Rebates: an unexpected lift for weak economy

Tax cut could help economy turn corner from slump to growth near the year's end

Contrary to predictions just a few months ago, Congress has passed and President Bush has signed a major tax cut in time to stoke the nation's sputtering economy this year.

The tax cuts are still back-loaded, reaching their full impact some years down the road. But lawmakers made a concerted effort to reshape the package to offer some benefits immediately, especially to those in lower-income brackets who would be more likely to spend the cash.

Lawmakers also raced to complete their work: Mr. Bush signed the measure yesterday.

Now, economists say perhaps half of some $38 billion in tax rebate checks will be spent quickly, giving the economy a solid boost in the second half of this year.

"For once, Congress managed to implement a contra-cyclical fiscal policy that should boost economic growth exactly when the economy needs it," says Bruce Steinberg, chief economist of Merrill Lynch., a major brokerage firm based in New York

Single taxpayers will get checks of up to $300, while married couples filing jointly will reap up to $600. This reflects the creation by Congress of a new, 10 percent marginal income tax bracket for the first $6,000 of income ($12,000 for couples) retroactive to Jan. 1.

Single parents will get the 10 percent rate for up to $10,000 in income. Their maximum is $500.

That's real money for an economy that may be shrinking in the current quarter, which runs from from April to June.

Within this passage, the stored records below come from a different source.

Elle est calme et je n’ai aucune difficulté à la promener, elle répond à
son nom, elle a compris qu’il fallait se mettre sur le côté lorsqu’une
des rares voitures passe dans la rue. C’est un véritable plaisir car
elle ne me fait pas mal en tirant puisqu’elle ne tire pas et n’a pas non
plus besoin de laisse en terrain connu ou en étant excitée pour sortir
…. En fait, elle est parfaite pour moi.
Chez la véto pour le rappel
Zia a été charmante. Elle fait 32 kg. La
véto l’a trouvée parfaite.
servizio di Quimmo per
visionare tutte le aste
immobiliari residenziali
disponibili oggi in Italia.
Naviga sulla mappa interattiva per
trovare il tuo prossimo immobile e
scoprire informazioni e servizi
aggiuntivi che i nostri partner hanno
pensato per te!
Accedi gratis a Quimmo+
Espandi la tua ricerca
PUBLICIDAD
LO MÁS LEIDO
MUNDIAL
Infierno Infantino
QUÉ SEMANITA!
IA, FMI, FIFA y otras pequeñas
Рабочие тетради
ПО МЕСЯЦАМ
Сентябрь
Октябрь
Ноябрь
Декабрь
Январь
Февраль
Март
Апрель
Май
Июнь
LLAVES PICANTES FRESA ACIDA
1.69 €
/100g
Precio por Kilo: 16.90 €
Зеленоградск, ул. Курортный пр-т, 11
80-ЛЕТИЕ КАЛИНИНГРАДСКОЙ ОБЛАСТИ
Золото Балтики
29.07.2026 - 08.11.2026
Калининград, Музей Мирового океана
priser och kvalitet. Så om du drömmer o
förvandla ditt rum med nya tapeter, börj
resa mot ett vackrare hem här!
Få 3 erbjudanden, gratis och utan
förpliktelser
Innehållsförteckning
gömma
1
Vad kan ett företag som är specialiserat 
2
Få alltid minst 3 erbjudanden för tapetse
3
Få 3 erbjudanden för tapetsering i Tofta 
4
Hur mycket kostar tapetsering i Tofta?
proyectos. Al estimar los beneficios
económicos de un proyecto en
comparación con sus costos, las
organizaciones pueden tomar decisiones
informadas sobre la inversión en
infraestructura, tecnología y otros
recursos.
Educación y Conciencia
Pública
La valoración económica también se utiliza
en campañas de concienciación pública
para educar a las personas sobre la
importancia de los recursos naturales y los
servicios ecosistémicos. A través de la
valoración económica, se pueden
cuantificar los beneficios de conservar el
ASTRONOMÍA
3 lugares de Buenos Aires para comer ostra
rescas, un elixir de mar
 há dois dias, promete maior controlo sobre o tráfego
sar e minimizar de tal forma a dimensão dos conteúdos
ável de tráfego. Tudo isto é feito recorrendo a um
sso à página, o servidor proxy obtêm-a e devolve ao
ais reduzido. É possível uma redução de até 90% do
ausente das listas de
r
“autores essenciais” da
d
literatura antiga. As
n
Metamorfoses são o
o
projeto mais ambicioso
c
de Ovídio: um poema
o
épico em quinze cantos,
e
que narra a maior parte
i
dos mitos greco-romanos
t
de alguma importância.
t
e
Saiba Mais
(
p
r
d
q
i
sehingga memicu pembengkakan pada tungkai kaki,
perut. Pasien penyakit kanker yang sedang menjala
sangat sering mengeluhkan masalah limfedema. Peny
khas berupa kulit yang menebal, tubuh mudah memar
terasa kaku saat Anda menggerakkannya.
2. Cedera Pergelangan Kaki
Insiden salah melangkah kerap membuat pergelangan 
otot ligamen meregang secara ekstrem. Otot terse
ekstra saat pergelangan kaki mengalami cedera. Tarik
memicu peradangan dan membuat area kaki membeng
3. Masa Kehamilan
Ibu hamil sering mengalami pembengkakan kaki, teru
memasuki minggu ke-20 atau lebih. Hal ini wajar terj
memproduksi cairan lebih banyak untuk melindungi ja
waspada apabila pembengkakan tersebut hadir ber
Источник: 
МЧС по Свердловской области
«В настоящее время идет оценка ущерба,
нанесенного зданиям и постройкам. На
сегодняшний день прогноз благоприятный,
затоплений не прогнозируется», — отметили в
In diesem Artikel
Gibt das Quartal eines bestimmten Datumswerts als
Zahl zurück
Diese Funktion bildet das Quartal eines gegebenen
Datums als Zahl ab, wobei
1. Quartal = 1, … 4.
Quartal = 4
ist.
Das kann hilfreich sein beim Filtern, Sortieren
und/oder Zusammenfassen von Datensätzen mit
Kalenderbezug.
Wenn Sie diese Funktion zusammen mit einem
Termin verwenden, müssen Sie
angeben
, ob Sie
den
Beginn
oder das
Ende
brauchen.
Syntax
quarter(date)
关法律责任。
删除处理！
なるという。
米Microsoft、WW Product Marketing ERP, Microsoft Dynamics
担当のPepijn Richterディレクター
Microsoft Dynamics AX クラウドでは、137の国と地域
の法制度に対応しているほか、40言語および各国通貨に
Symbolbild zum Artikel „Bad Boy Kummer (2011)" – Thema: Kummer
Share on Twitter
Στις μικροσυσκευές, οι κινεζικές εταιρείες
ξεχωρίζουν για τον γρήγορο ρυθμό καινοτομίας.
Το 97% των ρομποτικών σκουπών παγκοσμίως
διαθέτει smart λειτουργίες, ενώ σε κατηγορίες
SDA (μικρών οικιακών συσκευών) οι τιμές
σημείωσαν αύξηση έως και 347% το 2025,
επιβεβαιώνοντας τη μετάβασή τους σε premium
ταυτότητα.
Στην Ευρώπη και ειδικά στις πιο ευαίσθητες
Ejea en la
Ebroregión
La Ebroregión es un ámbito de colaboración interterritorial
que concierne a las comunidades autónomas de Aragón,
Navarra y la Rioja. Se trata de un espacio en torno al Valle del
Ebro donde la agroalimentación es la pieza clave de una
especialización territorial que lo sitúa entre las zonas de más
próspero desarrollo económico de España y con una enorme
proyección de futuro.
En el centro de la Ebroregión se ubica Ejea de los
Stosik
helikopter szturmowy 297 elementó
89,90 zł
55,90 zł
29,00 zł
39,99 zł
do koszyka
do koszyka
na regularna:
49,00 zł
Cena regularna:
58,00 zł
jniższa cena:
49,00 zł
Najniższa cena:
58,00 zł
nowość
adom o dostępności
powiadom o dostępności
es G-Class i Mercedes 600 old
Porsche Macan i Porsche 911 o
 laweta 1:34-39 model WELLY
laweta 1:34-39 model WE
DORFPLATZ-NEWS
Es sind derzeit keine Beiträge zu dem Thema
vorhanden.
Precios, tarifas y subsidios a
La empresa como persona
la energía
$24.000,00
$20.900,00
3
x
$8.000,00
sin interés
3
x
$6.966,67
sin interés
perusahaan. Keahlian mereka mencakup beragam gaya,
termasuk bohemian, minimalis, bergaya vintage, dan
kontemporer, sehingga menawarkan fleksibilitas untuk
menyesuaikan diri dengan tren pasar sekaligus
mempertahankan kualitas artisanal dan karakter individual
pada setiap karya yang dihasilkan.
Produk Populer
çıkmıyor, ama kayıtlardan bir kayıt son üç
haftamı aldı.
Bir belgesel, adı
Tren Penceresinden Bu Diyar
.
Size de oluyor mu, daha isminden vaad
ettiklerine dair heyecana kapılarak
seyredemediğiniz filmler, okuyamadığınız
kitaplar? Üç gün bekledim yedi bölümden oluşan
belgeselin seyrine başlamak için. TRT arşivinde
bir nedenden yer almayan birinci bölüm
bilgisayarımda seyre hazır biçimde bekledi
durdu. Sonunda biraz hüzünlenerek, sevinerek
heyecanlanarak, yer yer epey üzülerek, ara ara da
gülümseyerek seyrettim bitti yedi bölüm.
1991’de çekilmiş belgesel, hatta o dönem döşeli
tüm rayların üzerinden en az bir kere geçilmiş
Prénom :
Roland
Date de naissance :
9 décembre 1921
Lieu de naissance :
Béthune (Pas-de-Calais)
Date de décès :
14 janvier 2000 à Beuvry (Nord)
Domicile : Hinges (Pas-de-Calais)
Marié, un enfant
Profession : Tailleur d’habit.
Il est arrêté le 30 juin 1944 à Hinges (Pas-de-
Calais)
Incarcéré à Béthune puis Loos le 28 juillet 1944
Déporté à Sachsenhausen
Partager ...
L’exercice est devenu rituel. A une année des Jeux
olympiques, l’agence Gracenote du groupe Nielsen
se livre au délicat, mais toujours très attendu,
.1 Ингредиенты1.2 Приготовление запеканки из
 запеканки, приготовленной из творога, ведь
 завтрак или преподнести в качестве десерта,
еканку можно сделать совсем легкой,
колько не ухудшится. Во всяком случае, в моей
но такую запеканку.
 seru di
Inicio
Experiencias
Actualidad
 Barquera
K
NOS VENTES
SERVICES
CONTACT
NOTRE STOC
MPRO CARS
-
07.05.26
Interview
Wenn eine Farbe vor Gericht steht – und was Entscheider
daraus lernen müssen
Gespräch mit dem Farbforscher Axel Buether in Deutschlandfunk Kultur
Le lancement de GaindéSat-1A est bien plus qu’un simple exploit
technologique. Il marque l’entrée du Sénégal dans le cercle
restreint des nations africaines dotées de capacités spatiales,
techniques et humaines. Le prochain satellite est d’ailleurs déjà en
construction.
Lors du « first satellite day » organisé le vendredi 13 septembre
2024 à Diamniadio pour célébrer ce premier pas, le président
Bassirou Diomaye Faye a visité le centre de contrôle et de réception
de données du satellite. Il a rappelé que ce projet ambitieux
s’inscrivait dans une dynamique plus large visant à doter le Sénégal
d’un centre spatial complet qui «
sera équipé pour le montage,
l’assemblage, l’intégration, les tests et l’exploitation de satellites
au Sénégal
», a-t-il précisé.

Also, tax withholding rates drop 1 percent on July 1. That will provide taxpayers an extra $7 billion in the last half of the year.

The two measures combined should lift the growth rate for after-inflation gross national product to 3 percent in the second half, predicts David Wyss, chief economist at Standard & Poor's in New York. "If we're lucky, 3.5 percent."

Susan Hickok, chief economist at Prudential Economics in Newark, N.J., is even more optimistic: She sees a 4 percent growth rate by the fourth quarter.

By then, business will have worked off its excess inventories. The tax cut will account for 0.75 percentage points of that gain by lifting consumer demand. "When the economy pops, it is going to pop at a strong pace," she says.

Many Americans, when asked what they will do with the rebates to be mailed in August and September, talk about saving it. But economists say many will in fact rush to the store. And businesses will be making appeals to entice them to do just that.

"Not a bad idea at all," says Neal Cammarano, owner of Muzi Motors Inc., a Ford dealer in Needham, Mass.

Not all will get rebate

Still, some 34 million tax-return filers, 26 percent of the total, will get no rebate check at all, according to calculations by Citizens for Tax Justice (CTJ), a Washington advocacy group. This is because these taxpayers have such low incomes they pay no income tax. (They do pay Social Security and Medicare taxes.)

Another 17 million taxpayers, 13 percent, will get only partial rebates, says CTJ. On average, they will receive about half the maximums being talked about.

Also, about 2 million upper-income taxpayers will not benefit from the new 10 percent rate bracket because the so-called "alternative minimum tax" will take away any gain.

Moreover, eight states will in effect take some of the rebate money for their own treasuries. These states allow people to deduct federal tax payments from their state tax liability. So when the federal tax load goes down, the state tax burden goes up. The states are Iowa, Louisiana, Missouri, Montana, North Dakota, Oklahoma, Oregon, and Utah.

Nonetheless, most taxpayers will get a tax break of some size, with the largest dollar amounts going to the very rich.

Lawrence Kudlow, a New York economic consultant, argues that such a "supply-side" tax cut for the well-to-do will boost the trend rate for US economic growth to 3.9 percent a year during the second half of this decade from 3.5 percent now.

This view, on which many economists disagree, assumes that those getting the tax breaks will invest the money in making the economy more productive.

Impact on federal budget?

Whatever effects the tax cuts have on the near-term economy, one uncertainty is how they will impact federal revenues.

In the 1970s and 1980s, whenever the economy grew by 1 percent, federal revenues grew by about the same percentage. When tax rates on the wealthy were raised in the early 1990s, this ratio shifted. By 1994, 1 percent growth in GDP produced 1.4 percent more revenues.

The current measure's tax cuts for the rich could pull ratio down to 1 to 1.3, suspects Fred Ross, a consultant to the Schwab Washington Research Group.

Even with the tax cut, a budget surpluses will continue, but these are largely in the form of payroll taxes that go exclusively for Social Security and Medicare.

But outside the payroll-tax surpluses, Congress will have little extra revenue for additional defense spending or the coverage of drug costs under Medicare, or for other new goals. "For the next two, three, or four years, not much is left," Mr. Ross says.

Budget "hawks," who don't want Washington to have the revenues necessary for new programs, are delighted.